Ez-Züccâcî (ra) der ki: “El-Vâhıdü’l-Ehad, Allah’ın bir ve tek olması terkibi genellikle birlikte kullanılır.” (Esma-ül Hüsna, Heyet, s.343)
a) “Ezelde yalnız Allah vardı. Başka hiçbir şey yoktu. Rasûlullâh (sav) şöyle buyurdu: “Sadece Allah vardı. O’nunla birlikte başka bir şey yoktu.” (Buhârî, “Bed’ül-Halk”, 1)
b) Bütün celâl ve kemâl sıfatları, sadece Allah’ta bulunmaktadır. Bu yönüyle yalnız O, bir ve tektir.
c) Bütün varlıkları idare eden ve işlerini yürüten yalnız O’dur. Bir şeyi yaratmak ve yapmak için herhangi bir maddeye, süreye, âlete ve hazırlığa ihtiyacı yoktur.”( Esma-ül Hüsna, Heyet, s.343)
“El-Ehad; Cisim (artma ve eksilme kabul eden, uzunluğu, genişliği, yüksekliği ve derinliği bulunan, birden çok cevherin birleşmesinden oluşan, toplanma, ayrılma, hareket ve sükûn özelliği olan varlık), cevher (boşlukta yer tutan, bölünmeyen varlık) ve araz (varlığı kalıcı ve devamlı olmayan, varlığı cevher ile kâim olan, gelip geçici olan, varlığı için bir mekâna ihtiyacı olmayan), bir cihette bulunmayan, cisimlere ait özelliklerden uzak olan, bir tek ilâh anlamındadır.”( Esma-i Hüsna, Doç. Dr. İsmail KARAGÖZ, s.107)

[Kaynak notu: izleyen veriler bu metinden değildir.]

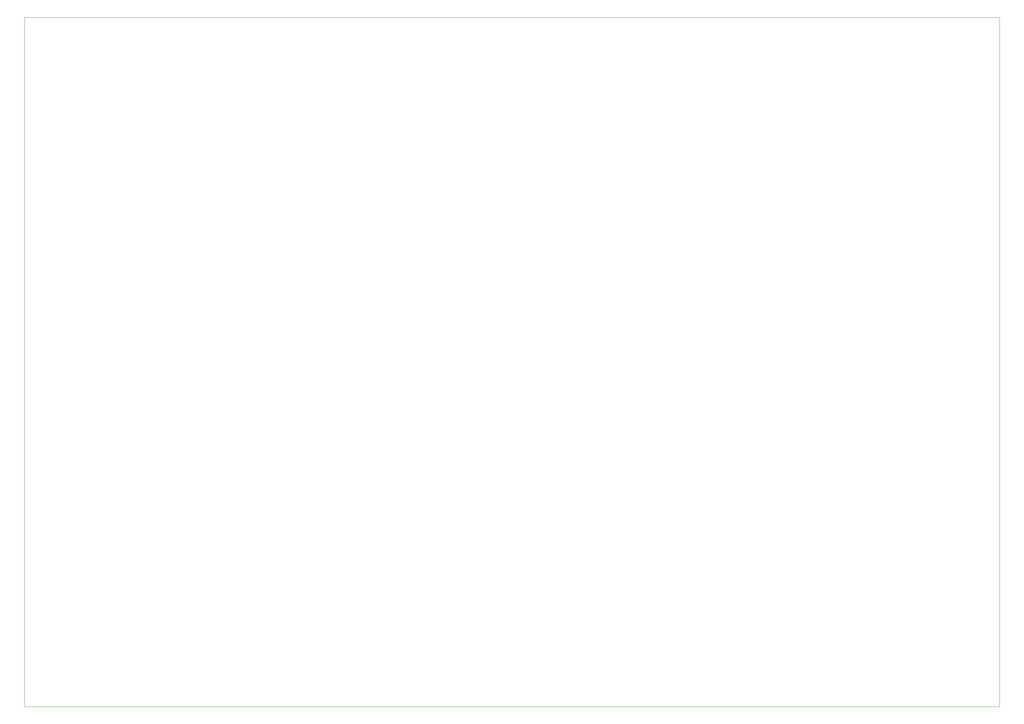
<source format=gm1>
G04 #@! TF.GenerationSoftware,KiCad,Pcbnew,7.0.2*
G04 #@! TF.CreationDate,2023-08-30T10:56:08+01:00*
G04 #@! TF.ProjectId,Air quality project,41697220-7175-4616-9c69-74792070726f,rev?*
G04 #@! TF.SameCoordinates,Original*
G04 #@! TF.FileFunction,Profile,NP*
%FSLAX45Y45*%
G04 Gerber Fmt 4.5, Leading zero omitted, Abs format (unit mm)*
G04 Created by KiCad (PCBNEW 7.0.2) date 2023-08-30 10:56:08*
%MOMM*%
%LPD*%
G01*
G04 APERTURE LIST*
G04 #@! TA.AperFunction,Profile*
%ADD10C,0.100000*%
G04 #@! TD*
G04 APERTURE END LIST*
D10*
X2000000Y-2000000D02*
X26650000Y-2000000D01*
X26650000Y-19450000D01*
X2000000Y-19450000D01*
X2000000Y-2000000D01*
M02*

</source>
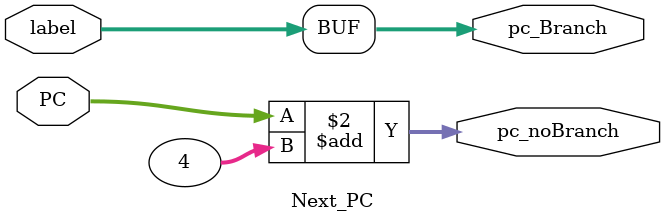
<source format=v>
`timescale 1ns / 1ps

// Next_PC: Compute the next instruction address to be returned to the PC (Program Control )and  Fetch the next instruction to be decoded
module Next_PC(										
	input [31:0] PC,
	input [31:0] label,
	output reg [31:0] pc_Branch,
	output reg [31:0] pc_noBranch
    );
	 
	 always @(*)
	 begin
		pc_noBranch <= PC + 32'd4;
		pc_Branch <= label;
	 end

endmodule
</source>
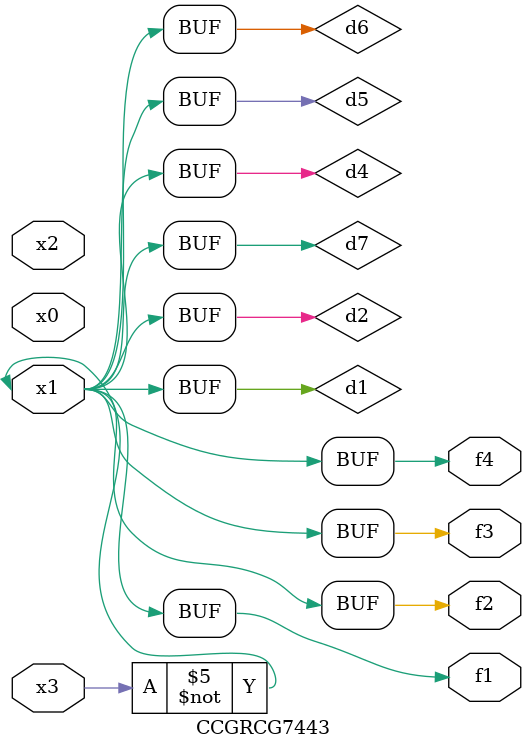
<source format=v>
module CCGRCG7443(
	input x0, x1, x2, x3,
	output f1, f2, f3, f4
);

	wire d1, d2, d3, d4, d5, d6, d7;

	not (d1, x3);
	buf (d2, x1);
	xnor (d3, d1, d2);
	nor (d4, d1);
	buf (d5, d1, d2);
	buf (d6, d4, d5);
	nand (d7, d4);
	assign f1 = d6;
	assign f2 = d7;
	assign f3 = d6;
	assign f4 = d6;
endmodule

</source>
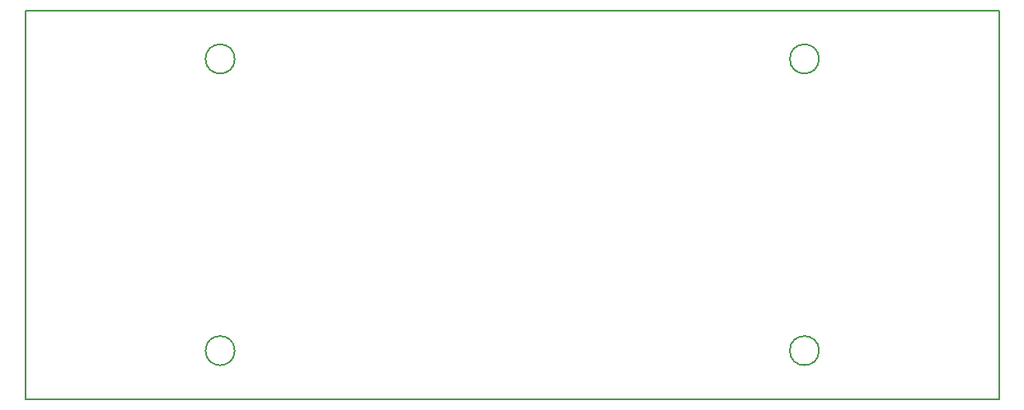
<source format=gbr>
%TF.GenerationSoftware,Altium Limited,Altium Designer,21.2.2 (38)*%
G04 Layer_Color=32896*
%FSLAX45Y45*%
%MOMM*%
%TF.SameCoordinates,908A5498-0BB4-4271-8F68-DE63ACD0DB91*%
%TF.FilePolarity,Positive*%
%TF.FileFunction,Other,Dimensions*%
%TF.Part,Single*%
G01*
G75*
%TA.AperFunction,NonConductor*%
%ADD12C,0.20000*%
D12*
X8150000Y3500000D02*
G03*
X8150000Y3500000I-150000J0D01*
G01*
Y500000D02*
G03*
X8150000Y500000I-150000J0D01*
G01*
X2150000D02*
G03*
X2150000Y500000I-150000J0D01*
G01*
Y3500000D02*
G03*
X2150000Y3500000I-150000J0D01*
G01*
X10000000Y0D02*
Y4000000D01*
X0D02*
X10000000D01*
X0Y0D02*
X10000000D01*
X0D02*
Y4000000D01*
%TF.MD5,e47aa1502a98a44cace18e4694d8b2d8*%
M02*

</source>
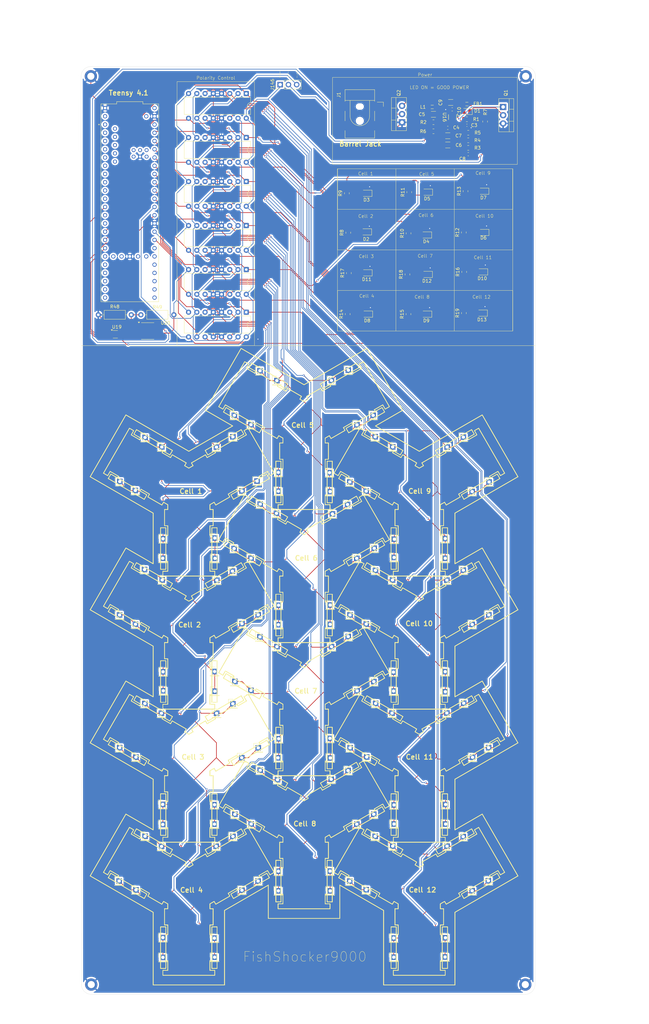
<source format=kicad_pcb>
(kicad_pcb
	(version 20241229)
	(generator "pcbnew")
	(generator_version "9.0")
	(general
		(thickness 1.6)
		(legacy_teardrops no)
	)
	(paper "A2")
	(layers
		(0 "F.Cu" signal)
		(2 "B.Cu" signal)
		(9 "F.Adhes" user "F.Adhesive")
		(11 "B.Adhes" user "B.Adhesive")
		(13 "F.Paste" user)
		(15 "B.Paste" user)
		(5 "F.SilkS" user "F.Silkscreen")
		(7 "B.SilkS" user "B.Silkscreen")
		(1 "F.Mask" user)
		(3 "B.Mask" user)
		(17 "Dwgs.User" user "User.Drawings")
		(19 "Cmts.User" user "User.Comments")
		(21 "Eco1.User" user "User.Eco1")
		(23 "Eco2.User" user "User.Eco2")
		(25 "Edge.Cuts" user)
		(27 "Margin" user)
		(31 "F.CrtYd" user "F.Courtyard")
		(29 "B.CrtYd" user "B.Courtyard")
		(35 "F.Fab" user)
		(33 "B.Fab" user)
		(39 "User.1" user)
		(41 "User.2" user)
		(43 "User.3" user)
		(45 "User.4" user)
	)
	(setup
		(pad_to_mask_clearance 0)
		(allow_soldermask_bridges_in_footprints no)
		(tenting front back)
		(pcbplotparams
			(layerselection 0x00000000_00000000_55555555_5755f5ff)
			(plot_on_all_layers_selection 0x00000000_00000000_00000000_00000000)
			(disableapertmacros no)
			(usegerberextensions no)
			(usegerberattributes yes)
			(usegerberadvancedattributes yes)
			(creategerberjobfile yes)
			(dashed_line_dash_ratio 12.000000)
			(dashed_line_gap_ratio 3.000000)
			(svgprecision 4)
			(plotframeref no)
			(mode 1)
			(useauxorigin no)
			(hpglpennumber 1)
			(hpglpenspeed 20)
			(hpglpendiameter 15.000000)
			(pdf_front_fp_property_popups yes)
			(pdf_back_fp_property_popups yes)
			(pdf_metadata yes)
			(pdf_single_document no)
			(dxfpolygonmode yes)
			(dxfimperialunits yes)
			(dxfusepcbnewfont yes)
			(psnegative no)
			(psa4output no)
			(plot_black_and_white yes)
			(sketchpadsonfab no)
			(plotpadnumbers no)
			(hidednponfab no)
			(sketchdnponfab yes)
			(crossoutdnponfab yes)
			(subtractmaskfromsilk no)
			(outputformat 1)
			(mirror no)
			(drillshape 1)
			(scaleselection 1)
			(outputdirectory "")
		)
	)
	(net 0 "")
	(net 1 "BUCK_PG")
	(net 2 "BUCK_SS")
	(net 3 "BUCK_SW")
	(net 4 "Net-(C5-Pad1)")
	(net 5 "BUCK_VOUT")
	(net 6 "Net-(C8-Pad1)")
	(net 7 "BUCK_IN")
	(net 8 "Net-(D1-K)")
	(net 9 "SYNC")
	(net 10 "MOSI")
	(net 11 "SCK")
	(net 12 "Net-(U19-VOUT)")
	(net 13 "unconnected-(U20-NC-Pad5)")
	(net 14 "unconnected-(U20-NC-Pad1)")
	(net 15 "Net-(U20--)")
	(net 16 "unconnected-(U20-NC-Pad8)")
	(net 17 "CELL_VOLTAGE")
	(net 18 "Net-(D2-A)")
	(net 19 "Net-(D3-A)")
	(net 20 "Net-(D4-A)")
	(net 21 "Net-(Q2-S)")
	(net 22 "BARREL_21V")
	(net 23 "Net-(D5-A)")
	(net 24 "Net-(D6-A)")
	(net 25 "BUCK_BST")
	(net 26 "BUCK_FB")
	(net 27 "Net-(D7-A)")
	(net 28 "Net-(D8-A)")
	(net 29 "Net-(D9-A)")
	(net 30 "Net-(D10-A)")
	(net 31 "Net-(D11-A)")
	(net 32 "Net-(D12-A)")
	(net 33 "Net-(D13-A)")
	(net 34 "CELL_2")
	(net 35 "CELL_1")
	(net 36 "CELL_6")
	(net 37 "CELL_5")
	(net 38 "CELL_10")
	(net 39 "CELL_9")
	(net 40 "CELL_4")
	(net 41 "CELL_8")
	(net 42 "CELL_11")
	(net 43 "CELL_3")
	(net 44 "CELL_7")
	(net 45 "CELL_12")
	(net 46 "Polarity Enable 2")
	(net 47 "Plate 1.2")
	(net 48 "Plate 2.1")
	(net 49 "Plate 1.1")
	(net 50 "Polarity Enable 1")
	(net 51 "Plate 2.2")
	(net 52 "unconnected-(U3-A14-Pad38)")
	(net 53 "unconnected-(U3-OUT2-Pad2)")
	(net 54 "unconnected-(U3-PadLED)")
	(net 55 "unconnected-(U3-PadON{slash}OFF)")
	(net 56 "unconnected-(U3-RX8-Pad34)")
	(net 57 "unconnected-(U3-CS1-Pad10)")
	(net 58 "unconnected-(U3-TX1-Pad1)")
	(net 59 "unconnected-(U3-A13-Pad27)")
	(net 60 "unconnected-(U3-3.3V-Pad3.3V_1)")
	(net 61 "unconnected-(U3-PadT-)")
	(net 62 "unconnected-(U3-RX7-Pad28)")
	(net 63 "unconnected-(U3-PadT+)")
	(net 64 "unconnected-(U3-PadVBAT)")
	(net 65 "unconnected-(U3-OUT1D-Pad6)")
	(net 66 "unconnected-(U3-LRCLK2-Pad3)")
	(net 67 "unconnected-(U3-PadD+)")
	(net 68 "unconnected-(U3-PadD-)")
	(net 69 "unconnected-(U3-PadR+)")
	(net 70 "unconnected-(U3-IN2-Pad5)")
	(net 71 "unconnected-(U3-CS3-Pad37)")
	(net 72 "unconnected-(U3-OUT1B-Pad32)")
	(net 73 "unconnected-(U3-TX7-Pad29)")
	(net 74 "unconnected-(U3-TX8-Pad35)")
	(net 75 "unconnected-(U3-A15-Pad39)")
	(net 76 "unconnected-(U3-PadVUSB)")
	(net 77 "unconnected-(U3-MISO-Pad12)")
	(net 78 "unconnected-(U3-3.3V-Pad3.3V_1)_1")
	(net 79 "unconnected-(U3-RX1-Pad0)")
	(net 80 "unconnected-(U3-TX2-Pad8)")
	(net 81 "unconnected-(U3-PadR-)")
	(net 82 "unconnected-(U3-PadPROGRAM)")
	(net 83 "unconnected-(U3-MCLK2-Pad33)")
	(net 84 "unconnected-(U3-OUT1C-Pad9)")
	(net 85 "unconnected-(U3-CS2-Pad36)")
	(net 86 "unconnected-(U3-RX2-Pad7)")
	(net 87 "unconnected-(U3-BCLK2-Pad4)")
	(net 88 "unconnected-(U3-3.3V-Pad3.3V_1)_2")
	(net 89 "Plate 3.2")
	(net 90 "Plate 3.1")
	(net 91 "Plate 4.1")
	(net 92 "Plate 4.2")
	(net 93 "Plate 5.2")
	(net 94 "Plate 6.2")
	(net 95 "Plate 6.1")
	(net 96 "Plate 5.1")
	(net 97 "Plate 8.2")
	(net 98 "Plate 7.1")
	(net 99 "Plate 8.1")
	(net 100 "Plate 7.2")
	(net 101 "Plate 9.2")
	(net 102 "Plate 10.1")
	(net 103 "Plate 9.1")
	(net 104 "Plate 10.2")
	(net 105 "Plate 12.1")
	(net 106 "Plate 12.2")
	(net 107 "Plate 11.1")
	(net 108 "Plate 11.2")
	(net 109 "BUCK_EN")
	(net 110 "GND")
	(net 111 "Net-(D1-A)")
	(net 112 "unconnected-(U3-CRX3-Pad30)")
	(net 113 "unconnected-(U3-CTX3-Pad31)")
	(net 114 "unconnected-(U3-Pad5V)")
	(net 115 "unconnected-(U3-PadVIN)")
	(net 116 "unconnected-(U3-USB_GND-PadUSB_GND1)")
	(net 117 "unconnected-(U3-USB_GND-PadUSB_GND1)_1")
	(footprint "Connector_PinHeader_2.54mm:PinHeader_1x01_P2.54mm_Vertical" (layer "F.Cu") (at 365.03 224.65))
	(footprint "Resistor_SMD:R_0805_2012Metric" (layer "F.Cu") (at 392.9991 95.95 -90))
	(footprint "Connector_PinHeader_2.54mm:PinHeader_1x01_P2.54mm_Vertical" (layer "F.Cu") (at 293.66 306.37))
	(footprint "Connector_PinHeader_2.54mm:PinHeader_1x01_P2.54mm_Vertical" (layer "F.Cu") (at 356.36 250.78))
	(footprint "Connector_PinHeader_2.54mm:PinHeader_1x01_P2.54mm_Vertical" (layer "F.Cu") (at 285.21 209.63))
	(footprint "Connector_PinHeader_2.54mm:PinHeader_1x01_P2.54mm_Vertical" (layer "F.Cu") (at 328.82 175.77))
	(footprint "Connector_PinHeader_2.54mm:PinHeader_1x01_P2.54mm_Vertical" (layer "F.Cu") (at 345.21 209.96))
	(footprint "Connector_PinHeader_2.54mm:PinHeader_1x01_P2.54mm_Vertical" (layer "F.Cu") (at 364.93 230.27))
	(footprint "LED_SMD:LED_0805_2012Metric" (layer "F.Cu") (at 356.5125 142.57 180))
	(footprint "Connector_PinHeader_2.54mm:PinHeader_1x01_P2.54mm_Vertical" (layer "F.Cu") (at 345.23 333))
	(footprint "Connector_PinHeader_2.54mm:PinHeader_1x01_P2.54mm_Vertical" (layer "F.Cu") (at 293.71 347.39))
	(footprint "Connector_PinHeader_2.54mm:PinHeader_1x01_P2.54mm_Vertical" (layer "F.Cu") (at 310.21 196.27))
	(footprint "Package_DIP:DIP-16_W7.62mm" (layer "F.Cu") (at 319.39 141.561 -90))
	(footprint "Connector_PinHeader_2.54mm:PinHeader_1x01_P2.54mm_Vertical" (layer "F.Cu") (at 329.29 332.99))
	(footprint "Connector_PinHeader_2.54mm:PinHeader_1x01_P2.54mm_Vertical" (layer "F.Cu") (at 280.41 206.87))
	(footprint "Connector_PinHeader_2.54mm:PinHeader_1x01_P2.54mm_Vertical" (layer "F.Cu") (at 380.81 306.39))
	(footprint "Connector_PinHeader_2.54mm:PinHeader_1x01_P2.54mm_Vertical" (layer "F.Cu") (at 293.75 224.49))
	(footprint "Connector_PinHeader_2.54mm:PinHeader_1x01_P2.54mm_Vertical" (layer "F.Cu") (at 315.72 186.48))
	(footprint "Connector_PinHeader_2.54mm:PinHeader_1x01_P2.54mm_Vertical" (layer "F.Cu") (at 364.5 196.21))
	(footprint "Connector_PinHeader_2.54mm:PinHeader_1x01_P2.54mm_Vertical" (layer "F.Cu") (at 353.51 189.4))
	(footprint "Connector_PinHeader_2.54mm:PinHeader_1x01_P2.54mm_Vertical" (layer "F.Cu") (at 359.13 316.18))
	(footprint "Connector_PinHeader_2.54mm:PinHeader_1x01_P2.54mm_Vertical" (layer "F.Cu") (at 293.72 353.51))
	(footprint "Connector_PinHeader_2.54mm:PinHeader_1x01_P2.54mm_Vertical" (layer "F.Cu") (at 359.13 193.08))
	(footprint "Connector_PinHeader_2.54mm:PinHeader_1x01_P2.54mm_Vertical" (layer "F.Cu") (at 293.83 271.34))
	(footprint "LED_SMD:LED_0805_2012Metric" (layer "F.Cu") (at 375.0725 143.06 180))
	(footprint "Connector_PinHeader_2.54mm:PinHeader_1x01_P2.54mm_Vertical" (layer "F.Cu") (at 380.65 353.37))
	(footprint "Connector_PinHeader_2.54mm:PinHeader_1x01_P2.54mm_Vertical" (layer "F.Cu") (at 386.31 193.2))
	(footprint "MountingHole:MountingHole_2.2mm_M2_DIN965_Pad"
		(layer "F.Cu")
		(uuid "2145d39f-69d9-4883-9b70-d1d5ff949dc2")
		(at 271.621321 361.878679)
		(descr "Mounting Hole 2.2mm, M2, DIN965")
		(tags "mounting hole 2.2mm m2 din965")
		(property "Reference" "H3"
			(at 0 -2.9 0)
			(layer "F.SilkS")
			(hide yes)
			(uuid "b586097f-ea80-45e6-b4d9-25ddedf1622a")
			(effects
				(font
					(size 1 1)
					(thickness 0.15)
				)
			)
		)
		(property "Value" "MountingHole_Pad"
			(at 0 2.9 0)
			(layer "F.Fab")
			(uuid "0b8ae54b-f8d3-4a5a-af6c-1a01aed1cdfe")
			(effects
				(font
					(size 1 1)
					(thickness 0.15)
				)
			)
		)
		(property "Datasheet" ""
			(at 0 0 0)
			(unlocked yes)
			(layer "F.Fab")
			(hide yes)
			(uuid "82d48cfc-b810-463e-914c-43df6e5a7d5c")
			(effects
				(font
					(size 1.27 1.27)
					(thickness 0.15)
				)
			)
		)
		(property "Description" "Mounting Hole with connection"
			(at 0 0 0)
			(unlocked yes)
			(layer "F.Fab")
			(hide yes)
			(uuid "5be53c5f-55ee-4e63-a3e3-2938b0f21b20")
			(effects
				(font
					(size 1.27 1.27)
					(thickness 0.15)
				)
			)
		)
		(property ki_fp_filters "MountingHole*Pad*")
		(path "/ab5834ff-4164-4c44-b9dc-a5c8013bfa1f")
		(sheetname "/")
		(sheetfile "FishShocker9000.kicad_sch")
		(attr exclude_from_pos_files exclude_from_bom)
		(fp_circle
			(center 0 0)
			(end 1.9 0)
			(stroke
				(width 0.15)
				(type solid)
			)
			(fill no)
			(layer "Cmts.User")
			(uuid "06b8578f-ce59-487d-bc2e-773ebd4b1634")
		)
		(fp_circle
			(center 0 0)
			(end 2.15 0)
			(stroke
				(width 0.05)
				(type solid)
			)
			(fill no)
			(layer "F.CrtYd")
			(uuid "eb96ed73-074f-4c13-ba96-a33813b43698")
		)
		(fp_text user "${REFERENCE}"
			(at 0 0 0)
			(layer "F.Fab")
			(uuid "ebfbd648-5a53-4cb9-887c-400a2c23bff4")
			(effect
... [3091249 chars truncated]
</source>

Fahreddin er-Râzı’e göre el-Ehad: “Allah’ın zât, sıfat ve fiillerinde cüz ve parçalara ayrılmaması demektir.” (Levâmi’, Fahreddin er-Razi, s.312 - Esma-i Hüsna, Doç. Dr. İsmail KARAGÖZ, s.107)
İbn Kayyum el-Cevziyye der ki: “El-Ehad ismi Allah-ü Teâlâ’nın rablik ve ilâhlıkta tek olduğu anlamını taşımaktadır.” (Bedâi’ul-Fevâid, İbn Kayyum el-Cevziyye, c.1, s.146 - Esmau’l-Hüsna, Abdülaziz b. Nâsır el-Culeyyil, s.126)
El-Ehad ism-i şerif’i Kur’an-ı Kerim’de, sadece İhlas Suresi’nde geçmektedir.
قُلْ هُوَ اللَّهُ أَحَدٌ
Meali: “De ki: O Allah bir, tektir.” (İhlâs, 112/1)
Abdullah b. Büreyde’den, o da babasından rivayetle; “Rasûlullâh (sav) ile beraber mescide girdim. İçeride bir adam namazını bitirmiş ve tahıyyatta oturarak şöyle dua ediyordu:
اَللَّهُمَّ إِنِّي أَسْأَلُكَ أَنِّي أَشْهَدُ أَنَّكَ أَنْتَ اللَّهُ لآ إِلَهَ اِلاَّ أَنْتَ الْاَحَدُ الصَّمَدُ الَّذِي لَمْ يَلِدْ وَلَمْ يُولَدْ وَلَمْ يَكُنْ لَهُ كُفُوًا أَحَدٌ
Okunuşu: “Allâhümme innî es’elüke ennî eşhedü enneke entallâhü lâ ilâhe illâ ente’l-ehadü’s-samedüllezî lem yelid ve lem yûled ve lem yekün lehû küfüven ehad.”
Manası: “Ey Allah’ım! Tek ve Samed/her şeyin kendisine muhtaç olduğu, kendisinin ise hiçbir şeye muhtaç olmadığı olansın, doğurmamış ve doğurulmamış olan, bir dengi de bulunmayan, Senden başka ilâh’ın bulunmadığına şahadet ederek Senden diliyorum.”